May 19, 2022  By Vladislav Vorotnikov

Russia expands broodstock production for environmental purposes (Photo: Tatarstan government)

In 2021, Russian state-owned hatcheries released a record-breaking 2.8 billion units of broodstock across the country, 200 million units up compared to the previous year, the Russian federal agency for fisheries Rosrybolovstvo said in a statement.

All state-owned hatcheries in Russia operated under the banner of the government agency Glavrybvod, which is said to be the only organization working on restoring the population of valuable and endangered fish species throughout the country.

In total, broodstock was grown at 106 state-owned hatcheries in Russia, all of which were equipped with high-tech equipment, Rosrybolovstvo said. The actual production exceeded the government plan by 26 per cent, it added.
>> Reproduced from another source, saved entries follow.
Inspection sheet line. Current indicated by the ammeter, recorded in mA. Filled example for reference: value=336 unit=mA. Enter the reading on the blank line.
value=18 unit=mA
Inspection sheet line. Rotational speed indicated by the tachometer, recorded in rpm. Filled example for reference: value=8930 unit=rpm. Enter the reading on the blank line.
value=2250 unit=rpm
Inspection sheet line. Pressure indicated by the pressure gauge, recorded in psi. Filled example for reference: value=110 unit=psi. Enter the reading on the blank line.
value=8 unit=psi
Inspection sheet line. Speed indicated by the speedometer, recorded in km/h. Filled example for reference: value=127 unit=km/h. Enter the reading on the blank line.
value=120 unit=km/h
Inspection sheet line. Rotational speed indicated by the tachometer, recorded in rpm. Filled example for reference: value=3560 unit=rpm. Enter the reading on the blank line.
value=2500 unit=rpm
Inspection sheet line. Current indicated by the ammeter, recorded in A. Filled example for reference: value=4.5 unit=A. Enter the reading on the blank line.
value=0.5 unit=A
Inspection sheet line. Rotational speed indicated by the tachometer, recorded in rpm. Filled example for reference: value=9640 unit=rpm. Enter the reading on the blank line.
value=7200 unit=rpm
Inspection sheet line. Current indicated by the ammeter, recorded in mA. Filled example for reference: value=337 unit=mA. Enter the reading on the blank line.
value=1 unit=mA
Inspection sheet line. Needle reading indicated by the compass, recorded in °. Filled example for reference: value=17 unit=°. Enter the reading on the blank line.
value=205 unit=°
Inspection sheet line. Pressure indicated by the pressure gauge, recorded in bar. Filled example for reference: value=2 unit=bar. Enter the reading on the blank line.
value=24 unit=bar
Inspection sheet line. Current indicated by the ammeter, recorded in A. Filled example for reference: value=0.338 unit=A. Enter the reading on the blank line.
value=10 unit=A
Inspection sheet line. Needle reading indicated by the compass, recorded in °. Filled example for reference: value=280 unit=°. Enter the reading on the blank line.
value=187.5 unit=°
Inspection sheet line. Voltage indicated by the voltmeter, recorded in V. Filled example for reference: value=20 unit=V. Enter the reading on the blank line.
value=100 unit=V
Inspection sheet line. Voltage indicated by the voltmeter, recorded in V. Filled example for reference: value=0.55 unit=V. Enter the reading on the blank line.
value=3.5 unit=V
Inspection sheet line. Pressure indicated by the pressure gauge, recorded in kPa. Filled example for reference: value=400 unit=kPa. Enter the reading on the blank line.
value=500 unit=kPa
Several branches performed better than others. For example, the Baikal division produced 82 per cent more broodstock compared to the government target. The Amur branch surpassed the objective by 32 per cent and the Upper Volga branch by 22.5 per cent. In total, nine branches outperformed the target indicators, while the other 19 branches produced broodstock in line with the government instructions, Rosrybolovstvo said.


The Russian government agencies put a lot of effort to restore the fish population in Baikal – the world’s deepest lake and the largest freshwater body. Over the past few years, the population of several fish species in the lake dwindled due to poaching, and poor ecological conditions. Around 800,000 tonnes of garbage ended up in the lake annually over the past few years, including wastewater and petrochemicals, local environmentalists estimated.

Rosrybolovstvo reported that more than 820 million units of omul (Coregonus autumnalis) fry were released into Baikal in 2021 against 450 million units envisaged by the government program. Plus, 570,000 units of sturgeon (Acipenser) fry were released into the lake – nearly twice the originally planned figure. Both figures are projected to drastically rise in the coming few years. The recreational program in Baikal has been steadily expanding since 2017 when local broodstock production stood at only 55 million units.

Currently, Glavrybvod is working on the reconstruction of the Bolsherechensky and Selenginsky and fish hatcheries. Once operational, they will produce 2 billion units of broodstock per year, focusing primarily on omul.